╭─ RECORDS SHOWN

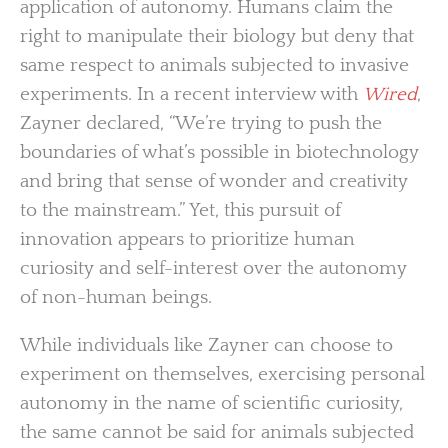
application of autonomy. Humans claim the
right to manipulate their biology but deny that
same respect to animals subjected to invasive
experiments. In a recent interview with
Wired
,
Zayner declared, “We’re trying to push the
boundaries of what’s possible in biotechnology
and bring that sense of wonder and creativity
to the mainstream.” Yet, this pursuit of
innovation appears to prioritize human
curiosity and self-interest over the autonomy
of non-human beings.
While individuals like Zayner can choose to
experiment on themselves, exercising personal
autonomy in the name of scientific curiosity,
the same cannot be said for animals subjected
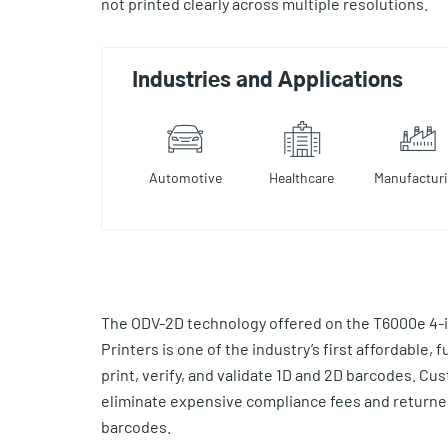
not printed clearly across multiple resolutions.
Industries and Applications
Automotive
Healthcare
Manufactur
The ODV-2D technology offered on the T6000e 4-i
Printers is one of the industry’s first affordable, f
print, verify, and validate 1D and 2D barcodes. Cu
eliminate expensive compliance fees and return
barcodes.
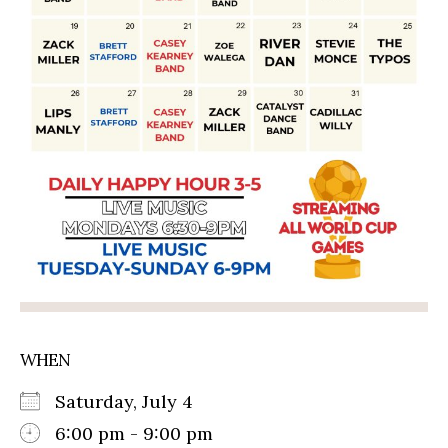
WHEN
Saturday, July 4
6:00 pm - 9:00 pm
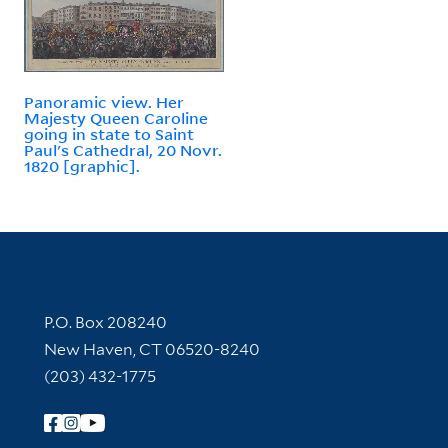
Panoramic view. Her
Majesty Queen Caroline
going in state to Saint
Paul's Cathedral, 20 Novr.
1820 [graphic].
Contact Information
P.O. Box 208240
New Haven, CT 06520-8240
(203) 432-1775
Follow Yale Library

╰─

INSTRUCTIONS TO FOLLOW — Wherever "that" turns up in the records, copy the whole line.

RESPONSE TO THE EXERCISE —
right to manipulate their biology but deny that
and bring that sense of wonder and creativity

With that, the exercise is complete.